The technology is exclusively licensed to the company, he said, which will focus on clinical trials over the next year.
Another innovation developed by a Yale professor may soon be used to both protect U.S. soldiers in the Middle East and develop a canine vaccine.
Two companies have recently told the OCR they are interested in commercializing specific monoclonal antibodies developed by epidemiology and public health professor Diane McMahon-Pratt.
The first company, VecTOR Test Systems Inc., intends to use the antibodies to design a test for parasitic leishmaniasis pathogens in vectoring sand flies. The U.S. Department of Defense has granted funding for the research, which could be useful for soldiers stationed at desert posts in the Middle East where sand flies have infected many with leishmaniasis. The disease can cause sores, fever and even death.
“The problem is that the Army needs a good diagnostic test for [the pathogen] leishmania, and right now they just don’t have one,” McMahon-Pratt said.
The pharmaceutical company Wyeth has also contacted the OCR, as it is interested in using McMahon-Pratt’s antibodies to develop a dog vaccine for its Fort Dodge Animal Health division.
McMahon-Pratt said her situation is different from that of other inventors at the University, because she developed the antibodies while researching at Harvard.
Katherine Koh, an OCR senior licensing associate, said Yale intends to work out a revenue agreement with its counterpart in Cambridge.
“Either we can take the lead in dealing with the companies and set up an inter-institutional agreement with Harvard, or Harvard can take the lead,” she said. “In this situation, our preference is to take the lead, since there are two companies already interested in developing these antibodies.”
Biomedical engineering chairman Mark Saltzman recently transformed his laboratory work into a start-up company.

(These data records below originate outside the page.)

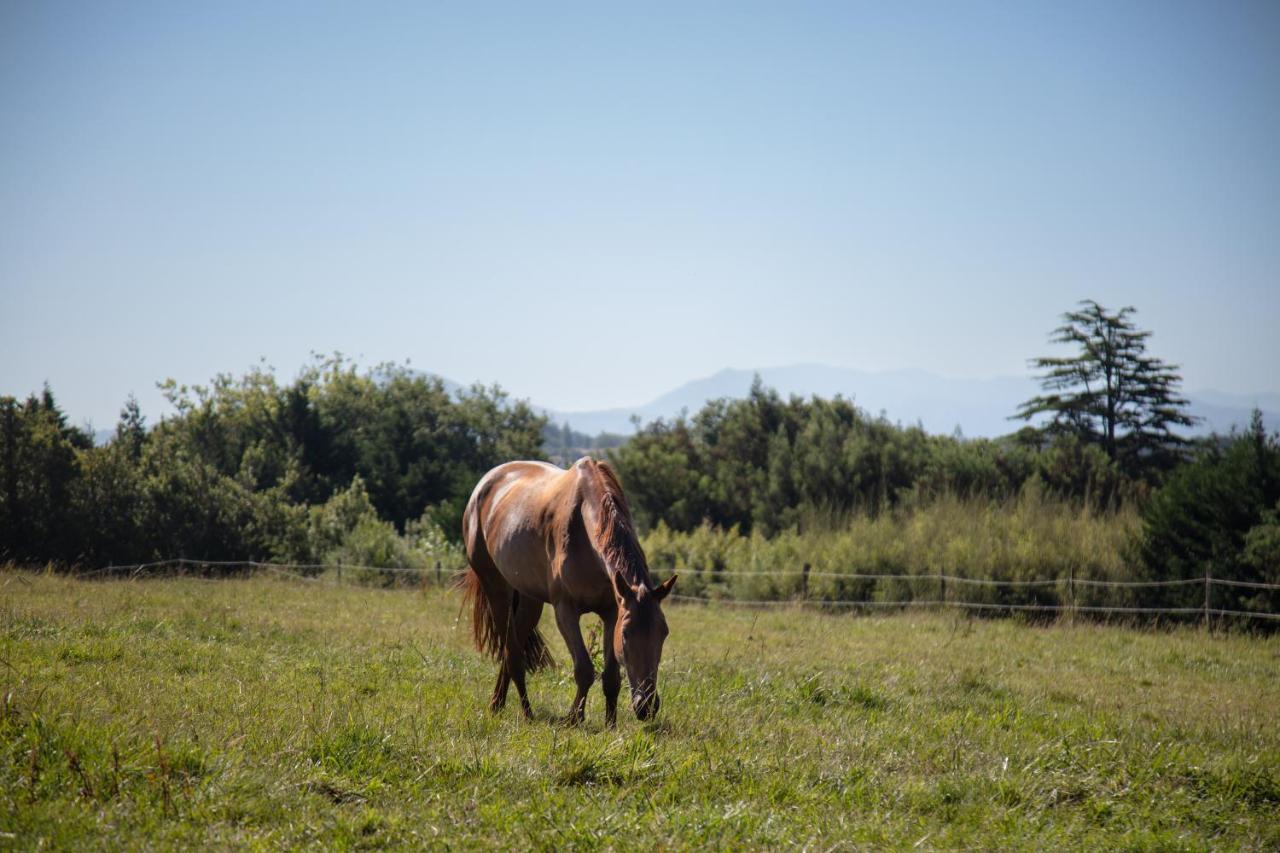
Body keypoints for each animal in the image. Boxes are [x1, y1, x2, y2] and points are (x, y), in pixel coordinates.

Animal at [463, 455, 680, 722]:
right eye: (627, 634)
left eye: (664, 632)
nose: (647, 706)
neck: (584, 527)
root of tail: (482, 487)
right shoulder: (565, 611)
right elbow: (584, 669)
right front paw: (574, 718)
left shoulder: (612, 612)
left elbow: (611, 677)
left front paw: (611, 723)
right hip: (496, 590)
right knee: (512, 654)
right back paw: (526, 713)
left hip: (529, 600)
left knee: (511, 650)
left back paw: (498, 704)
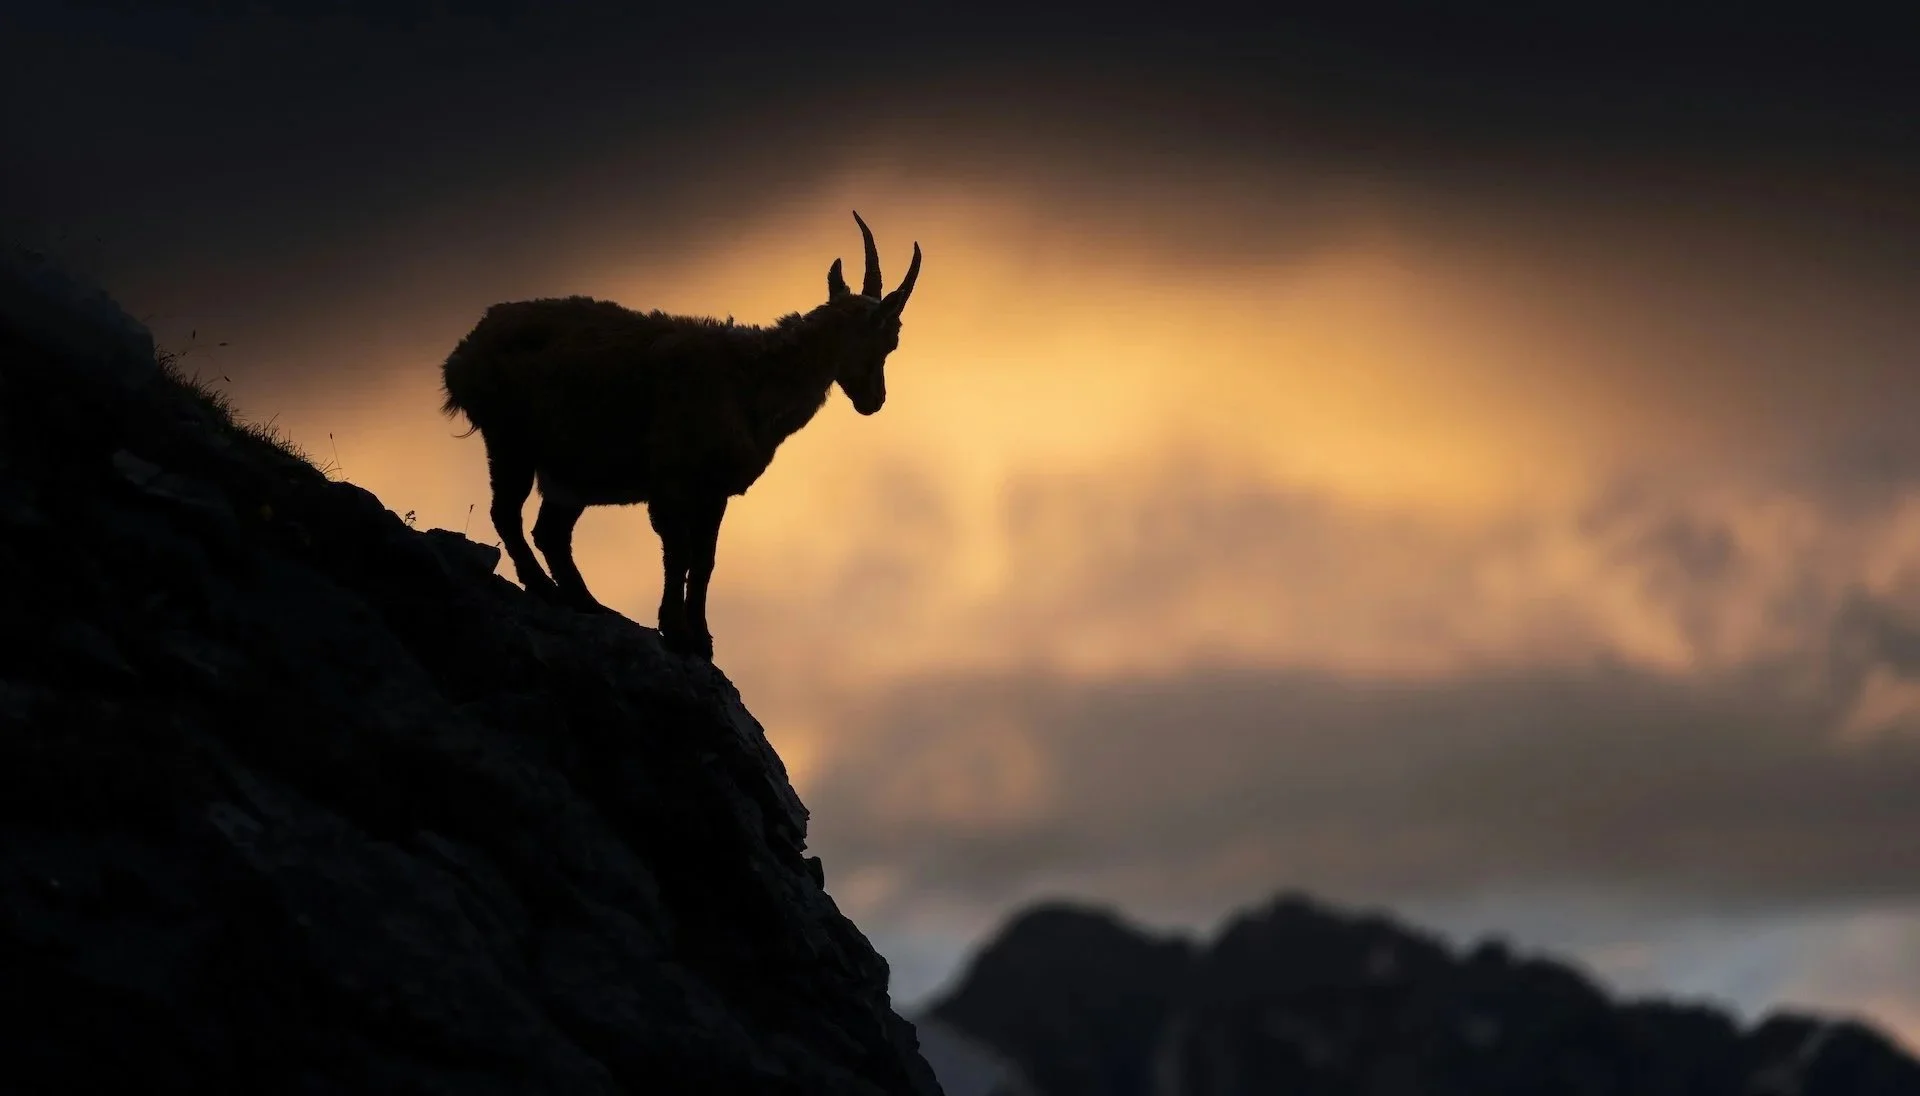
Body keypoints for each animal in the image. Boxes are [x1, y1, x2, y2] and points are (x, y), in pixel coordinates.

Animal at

He co-founded Carigent to commercially develop biodegradable micro and nanoparticles that can carry drugs to specifically targeted cells.
Saltzman said he has been doing research related to the particles since the 1980s and, like Panjabi, also did not originally expect his innovations to spawn a company.
“The normal process for a scientist who has made a discovery is usually to just write and publish a paper,” he said. “Sometimes you have a sense for when a discovery is different and more important than normal, but your sense isn’t perfect, which is why the [OCR] is so helpful.”
He said he felt confident in the OCR after filing the invention disclosure for evaluation.
Yale’s patenting and licensing system is effective, Saltzman said, because it gives business professionals the responsibility of judging the potential commercial value of a product, while allowing scientists to be part of the development team.
Saltzman said the particles his lab engineered could help treat many diseases including cancer, because they can be coated with a dense and long-lasting layer of targeting ligands that allow for cell-specific and time-controlled medication delivery. He said the current problem with many cancer drugs is that they damage surrounding healthy cells as well as targeted cancer cells.
Other famous inventions the OCR has licensed in the past include compounds for treating the parasitic Chagas disease, and the protein Nogo, which can be used to help nerves regenerate and might lead to treatments for spinal cord injury, stroke and multiple sclerosis.
The OCR also deals with non-science inventions, including the commercial development of French language multimedia teaching devices and a Swahili dictionary.